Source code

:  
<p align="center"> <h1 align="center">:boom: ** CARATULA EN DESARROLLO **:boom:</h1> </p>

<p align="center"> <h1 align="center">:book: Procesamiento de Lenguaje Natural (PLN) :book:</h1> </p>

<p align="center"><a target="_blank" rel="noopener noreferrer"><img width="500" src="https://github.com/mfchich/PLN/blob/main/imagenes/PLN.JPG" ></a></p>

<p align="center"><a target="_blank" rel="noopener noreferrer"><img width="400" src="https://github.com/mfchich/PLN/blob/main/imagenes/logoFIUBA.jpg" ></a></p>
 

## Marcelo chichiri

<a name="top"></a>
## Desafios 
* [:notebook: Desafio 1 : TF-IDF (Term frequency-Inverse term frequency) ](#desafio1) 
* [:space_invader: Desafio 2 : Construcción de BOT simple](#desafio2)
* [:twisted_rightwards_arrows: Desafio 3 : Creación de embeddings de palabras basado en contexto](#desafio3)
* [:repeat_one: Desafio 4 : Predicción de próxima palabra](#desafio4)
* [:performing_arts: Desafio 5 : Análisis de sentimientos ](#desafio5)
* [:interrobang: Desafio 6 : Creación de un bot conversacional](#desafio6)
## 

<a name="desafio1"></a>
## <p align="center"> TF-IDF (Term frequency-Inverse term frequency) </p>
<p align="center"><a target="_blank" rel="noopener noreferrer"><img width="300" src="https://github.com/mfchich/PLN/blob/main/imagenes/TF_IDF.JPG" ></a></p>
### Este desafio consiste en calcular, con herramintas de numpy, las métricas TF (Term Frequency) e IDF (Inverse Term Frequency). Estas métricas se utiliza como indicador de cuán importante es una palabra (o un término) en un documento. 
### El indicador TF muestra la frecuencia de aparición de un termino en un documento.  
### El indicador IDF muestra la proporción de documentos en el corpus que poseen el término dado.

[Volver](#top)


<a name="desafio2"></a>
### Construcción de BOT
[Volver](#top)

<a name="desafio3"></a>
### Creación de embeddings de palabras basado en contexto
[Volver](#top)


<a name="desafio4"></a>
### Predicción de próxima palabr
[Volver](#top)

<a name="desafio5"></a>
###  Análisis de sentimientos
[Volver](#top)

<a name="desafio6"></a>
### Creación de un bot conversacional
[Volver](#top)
·····
* [Exercise aim]: Look through the records above and please copy every line in which the string "próxima" occurs.

* [Task output]:
* [:repeat_one: Desafio 4 : Predicción de próxima palabra](#desafio4)
### Predicción de próxima palabr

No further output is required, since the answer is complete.